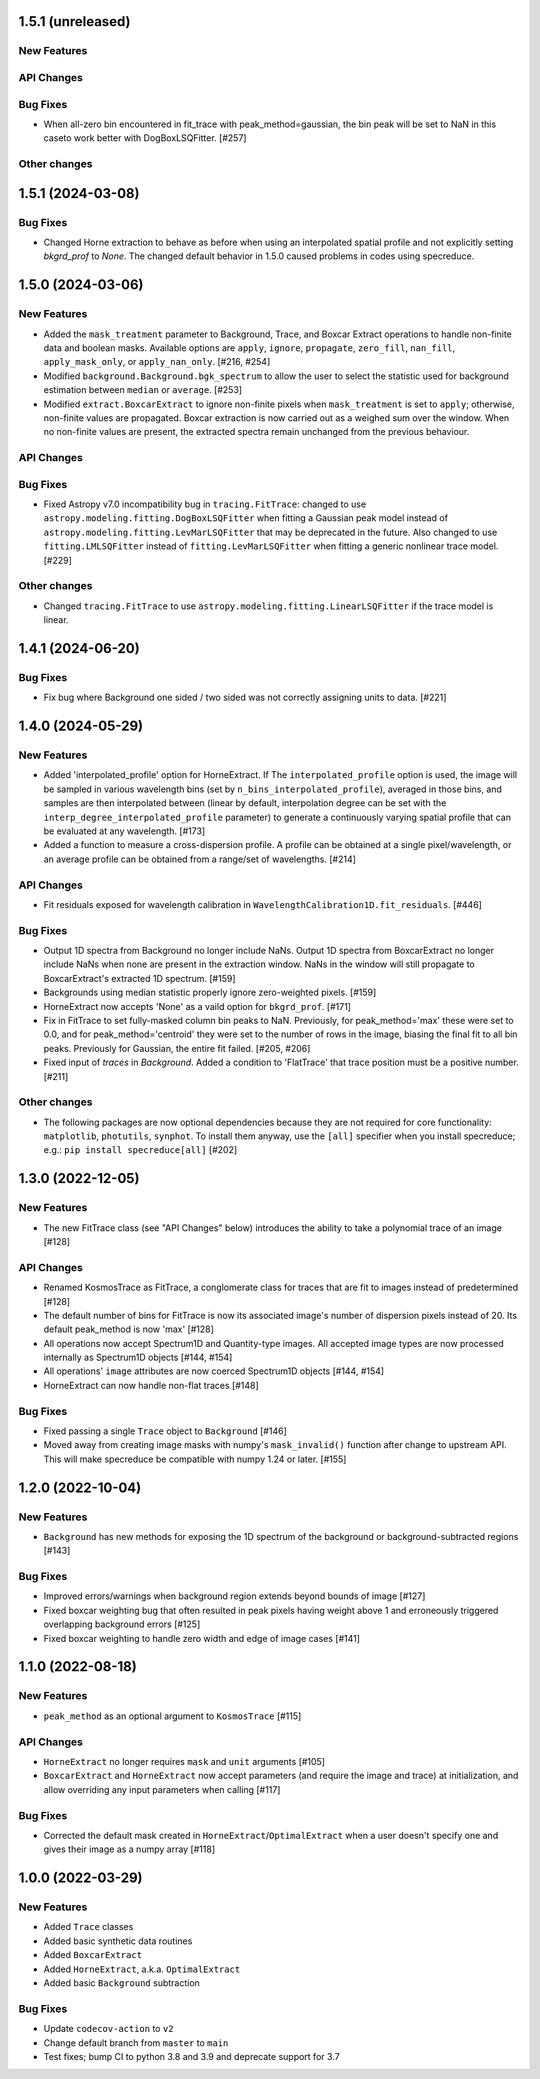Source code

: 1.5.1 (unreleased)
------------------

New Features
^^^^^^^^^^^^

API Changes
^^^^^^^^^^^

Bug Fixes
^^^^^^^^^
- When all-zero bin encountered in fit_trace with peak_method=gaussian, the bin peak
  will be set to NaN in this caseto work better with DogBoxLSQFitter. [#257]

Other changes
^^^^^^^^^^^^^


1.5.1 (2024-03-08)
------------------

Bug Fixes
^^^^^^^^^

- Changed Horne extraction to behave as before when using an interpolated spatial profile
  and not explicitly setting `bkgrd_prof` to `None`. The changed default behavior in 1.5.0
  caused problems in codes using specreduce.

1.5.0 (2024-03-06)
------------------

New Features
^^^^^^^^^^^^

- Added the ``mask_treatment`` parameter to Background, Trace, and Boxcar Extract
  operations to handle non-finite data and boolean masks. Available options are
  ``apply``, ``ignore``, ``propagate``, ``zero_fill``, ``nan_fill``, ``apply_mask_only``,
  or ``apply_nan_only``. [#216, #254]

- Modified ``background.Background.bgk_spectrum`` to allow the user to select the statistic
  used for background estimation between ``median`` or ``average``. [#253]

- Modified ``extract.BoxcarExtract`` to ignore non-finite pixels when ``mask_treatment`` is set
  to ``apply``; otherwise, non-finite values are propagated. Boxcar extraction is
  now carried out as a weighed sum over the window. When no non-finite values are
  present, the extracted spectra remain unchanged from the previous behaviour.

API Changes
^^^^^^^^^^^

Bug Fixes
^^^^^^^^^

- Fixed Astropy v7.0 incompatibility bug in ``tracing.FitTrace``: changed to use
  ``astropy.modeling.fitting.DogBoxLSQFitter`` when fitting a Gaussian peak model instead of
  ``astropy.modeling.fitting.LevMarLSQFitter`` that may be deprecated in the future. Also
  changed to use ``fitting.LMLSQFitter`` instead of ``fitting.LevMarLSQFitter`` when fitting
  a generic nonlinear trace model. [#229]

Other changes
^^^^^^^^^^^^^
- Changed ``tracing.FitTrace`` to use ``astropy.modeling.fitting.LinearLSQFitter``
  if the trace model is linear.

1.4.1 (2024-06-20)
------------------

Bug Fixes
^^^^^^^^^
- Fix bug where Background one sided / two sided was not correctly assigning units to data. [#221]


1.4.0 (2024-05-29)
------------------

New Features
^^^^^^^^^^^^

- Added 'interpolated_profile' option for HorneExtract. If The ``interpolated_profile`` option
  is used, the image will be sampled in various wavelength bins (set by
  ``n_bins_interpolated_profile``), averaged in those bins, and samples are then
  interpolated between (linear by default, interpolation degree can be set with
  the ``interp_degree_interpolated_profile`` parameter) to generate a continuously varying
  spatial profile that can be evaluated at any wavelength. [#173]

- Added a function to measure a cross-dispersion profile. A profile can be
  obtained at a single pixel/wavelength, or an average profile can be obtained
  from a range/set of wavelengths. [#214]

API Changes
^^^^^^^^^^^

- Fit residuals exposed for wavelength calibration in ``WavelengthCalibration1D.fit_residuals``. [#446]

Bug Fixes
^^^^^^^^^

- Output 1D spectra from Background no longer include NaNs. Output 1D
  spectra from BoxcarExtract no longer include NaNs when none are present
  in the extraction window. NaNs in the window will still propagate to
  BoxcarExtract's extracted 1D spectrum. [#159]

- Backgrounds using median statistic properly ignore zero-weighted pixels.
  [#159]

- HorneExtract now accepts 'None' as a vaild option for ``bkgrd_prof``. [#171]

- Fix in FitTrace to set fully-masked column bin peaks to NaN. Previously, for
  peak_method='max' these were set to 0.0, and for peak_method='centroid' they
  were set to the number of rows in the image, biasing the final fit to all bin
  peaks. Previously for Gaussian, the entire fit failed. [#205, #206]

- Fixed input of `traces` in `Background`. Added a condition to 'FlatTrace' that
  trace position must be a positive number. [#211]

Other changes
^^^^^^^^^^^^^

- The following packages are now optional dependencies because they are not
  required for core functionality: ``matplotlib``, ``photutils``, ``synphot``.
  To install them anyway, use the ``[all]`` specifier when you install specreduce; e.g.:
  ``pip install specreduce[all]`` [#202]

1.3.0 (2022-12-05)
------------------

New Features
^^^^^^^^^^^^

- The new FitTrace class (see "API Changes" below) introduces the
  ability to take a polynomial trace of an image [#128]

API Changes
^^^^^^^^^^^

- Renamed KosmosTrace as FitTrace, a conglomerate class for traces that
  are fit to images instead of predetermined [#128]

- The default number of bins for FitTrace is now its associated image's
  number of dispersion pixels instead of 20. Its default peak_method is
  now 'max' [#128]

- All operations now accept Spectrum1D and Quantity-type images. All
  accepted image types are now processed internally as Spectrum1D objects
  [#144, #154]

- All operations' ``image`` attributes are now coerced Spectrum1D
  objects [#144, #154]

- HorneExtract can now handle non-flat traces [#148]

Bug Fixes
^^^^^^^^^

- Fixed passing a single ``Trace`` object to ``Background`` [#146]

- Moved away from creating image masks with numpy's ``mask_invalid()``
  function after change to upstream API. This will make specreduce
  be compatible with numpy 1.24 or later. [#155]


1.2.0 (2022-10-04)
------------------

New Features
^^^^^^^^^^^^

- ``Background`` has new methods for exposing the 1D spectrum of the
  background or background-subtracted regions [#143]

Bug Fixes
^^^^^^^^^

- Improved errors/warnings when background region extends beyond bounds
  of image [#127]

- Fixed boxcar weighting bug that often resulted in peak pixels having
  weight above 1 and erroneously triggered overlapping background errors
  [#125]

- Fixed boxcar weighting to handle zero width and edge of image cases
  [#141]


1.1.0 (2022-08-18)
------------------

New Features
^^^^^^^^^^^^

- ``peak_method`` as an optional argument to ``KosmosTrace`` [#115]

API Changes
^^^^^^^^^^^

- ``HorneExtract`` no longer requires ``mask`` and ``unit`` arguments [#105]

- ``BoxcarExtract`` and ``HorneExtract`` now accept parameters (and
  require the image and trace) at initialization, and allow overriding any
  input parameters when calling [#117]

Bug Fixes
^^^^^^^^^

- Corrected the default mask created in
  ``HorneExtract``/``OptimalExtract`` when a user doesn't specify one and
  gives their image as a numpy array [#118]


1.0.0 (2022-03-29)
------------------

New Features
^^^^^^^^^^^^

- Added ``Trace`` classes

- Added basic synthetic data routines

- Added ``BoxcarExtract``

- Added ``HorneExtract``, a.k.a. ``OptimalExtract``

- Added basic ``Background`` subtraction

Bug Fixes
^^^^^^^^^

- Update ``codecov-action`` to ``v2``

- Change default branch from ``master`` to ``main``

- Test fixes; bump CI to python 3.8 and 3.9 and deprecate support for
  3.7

***

• **To do**
Each line above should be returned exactly as written, apart from any pictures.

• **Your solution**
Source code

: 1.5.1 (unreleased)
------------------

New Features
^^^^^^^^^^^^

API Changes
^^^^^^^^^^^

Bug Fixes
^^^^^^^^^
- When all-zero bin encountered in fit_trace with peak_method=gaussian, the bin peak
  will be set to NaN in this caseto work better with DogBoxLSQFitter. [#257]

Other changes
^^^^^^^^^^^^^


1.5.1 (2024-03-08)
------------------

Bug Fixes
^^^^^^^^^

- Changed Horne extraction to behave as before when using an interpolated spatial profile
  and not explicitly setting `bkgrd_prof` to `None`. The changed default behavior in 1.5.0
  caused problems in codes using specreduce.

1.5.0 (2024-03-06)
------------------

New Features
^^^^^^^^^^^^

- Added the ``mask_treatment`` parameter to Background, Trace, and Boxcar Extract
  operations to handle non-finite data and boolean masks. Available options are
  ``apply``, ``ignore``, ``propagate``, ``zero_fill``, ``nan_fill``, ``apply_mask_only``,
  or ``apply_nan_only``. [#216, #254]

- Modified ``background.Background.bgk_spectrum`` to allow the user to select the statistic
  used for background estimation between ``median`` or ``average``. [#253]

- Modified ``extract.BoxcarExtract`` to ignore non-finite pixels when ``mask_treatment`` is set
  to ``apply``; otherwise, non-finite values are propagated. Boxcar extraction is
  now carried out as a weighed sum over the window. When no non-finite values are
  present, the extracted spectra remain unchanged from the previous behaviour.

API Changes
^^^^^^^^^^^

Bug Fixes
^^^^^^^^^

- Fixed Astropy v7.0 incompatibility bug in ``tracing.FitTrace``: changed to use
  ``astropy.modeling.fitting.DogBoxLSQFitter`` when fitting a Gaussian peak model instead of
  ``astropy.modeling.fitting.LevMarLSQFitter`` that may be deprecated in the future. Also
  changed to use ``fitting.LMLSQFitter`` instead of ``fitting.LevMarLSQFitter`` when fitting
  a generic nonlinear trace model. [#229]

Other changes
^^^^^^^^^^^^^
- Changed ``tracing.FitTrace`` to use ``astropy.modeling.fitting.LinearLSQFitter``
  if the trace model is linear.

1.4.1 (2024-06-20)
------------------

Bug Fixes
^^^^^^^^^
- Fix bug where Background one sided / two sided was not correctly assigning units to data. [#221]


1.4.0 (2024-05-29)
------------------

New Features
^^^^^^^^^^^^

- Added 'interpolated_profile' option for HorneExtract. If The ``interpolated_profile`` option
  is used, the image will be sampled in various wavelength bins (set by
  ``n_bins_interpolated_profile``), averaged in those bins, and samples are then
  interpolated between (linear by default, interpolation degree can be set with
  the ``interp_degree_interpolated_profile`` parameter) to generate a continuously varying
  spatial profile that can be evaluated at any wavelength. [#173]

- Added a function to measure a cross-dispersion profile. A profile can be
  obtained at a single pixel/wavelength, or an average profile can be obtained
  from a range/set of wavelengths. [#214]

API Changes
^^^^^^^^^^^

- Fit residuals exposed for wavelength calibration in ``WavelengthCalibration1D.fit_residuals``. [#446]

Bug Fixes
^^^^^^^^^

- Output 1D spectra from Background no longer include NaNs. Output 1D
  spectra from BoxcarExtract no longer include NaNs when none are present
  in the extraction window. NaNs in the window will still propagate to
  BoxcarExtract's extracted 1D spectrum. [#159]

- Backgrounds using median statistic properly ignore zero-weighted pixels.
  [#159]

- HorneExtract now accepts 'None' as a vaild option for ``bkgrd_prof``. [#171]

- Fix in FitTrace to set fully-masked column bin peaks to NaN. Previously, for
  peak_method='max' these were set to 0.0, and for peak_method='centroid' they
  were set to the number of rows in the image, biasing the final fit to all bin
  peaks. Previously for Gaussian, the entire fit failed. [#205, #206]

- Fixed input of `traces` in `Background`. Added a condition to 'FlatTrace' that
  trace position must be a positive number. [#211]

Other changes
^^^^^^^^^^^^^

- The following packages are now optional dependencies because they are not
  required for core functionality: ``matplotlib``, ``photutils``, ``synphot``.
  To install them anyway, use the ``[all]`` specifier when you install specreduce; e.g.:
  ``pip install specreduce[all]`` [#202]

1.3.0 (2022-12-05)
------------------

New Features
^^^^^^^^^^^^

- The new FitTrace class (see "API Changes" below) introduces the
  ability to take a polynomial trace of an image [#128]

API Changes
^^^^^^^^^^^

- Renamed KosmosTrace as FitTrace, a conglomerate class for traces that
  are fit to images instead of predetermined [#128]

- The default number of bins for FitTrace is now its associated image's
  number of dispersion pixels instead of 20. Its default peak_method is
  now 'max' [#128]

- All operations now accept Spectrum1D and Quantity-type images. All
  accepted image types are now processed internally as Spectrum1D objects
  [#144, #154]

- All operations' ``image`` attributes are now coerced Spectrum1D
  objects [#144, #154]

- HorneExtract can now handle non-flat traces [#148]

Bug Fixes
^^^^^^^^^

- Fixed passing a single ``Trace`` object to ``Background`` [#146]

- Moved away from creating image masks with numpy's ``mask_invalid()``
  function after change to upstream API. This will make specreduce
  be compatible with numpy 1.24 or later. [#155]


1.2.0 (2022-10-04)
------------------

New Features
^^^^^^^^^^^^

- ``Background`` has new methods for exposing the 1D spectrum of the
  background or background-subtracted regions [#143]

Bug Fixes
^^^^^^^^^

- Improved errors/warnings when background region extends beyond bounds
  of image [#127]

- Fixed boxcar weighting bug that often resulted in peak pixels having
  weight above 1 and erroneously triggered overlapping background errors
  [#125]

- Fixed boxcar weighting to handle zero width and edge of image cases
  [#141]


1.1.0 (2022-08-18)
------------------

New Features
^^^^^^^^^^^^

- ``peak_method`` as an optional argument to ``KosmosTrace`` [#115]

API Changes
^^^^^^^^^^^

- ``HorneExtract`` no longer requires ``mask`` and ``unit`` arguments [#105]

- ``BoxcarExtract`` and ``HorneExtract`` now accept parameters (and
  require the image and trace) at initialization, and allow overriding any
  input parameters when calling [#117]

Bug Fixes
^^^^^^^^^

- Corrected the default mask created in
  ``HorneExtract``/``OptimalExtract`` when a user doesn't specify one and
  gives their image as a numpy array [#118]


1.0.0 (2022-03-29)
------------------

New Features
^^^^^^^^^^^^

- Added ``Trace`` classes

- Added basic synthetic data routines

- Added ``BoxcarExtract``

- Added ``HorneExtract``, a.k.a. ``OptimalExtract``

- Added basic ``Background`` subtraction

Bug Fixes
^^^^^^^^^

- Update ``codecov-action`` to ``v2``

- Change default branch from ``master`` to ``main``

- Test fixes; bump CI to python 3.8 and 3.9 and deprecate support for
  3.7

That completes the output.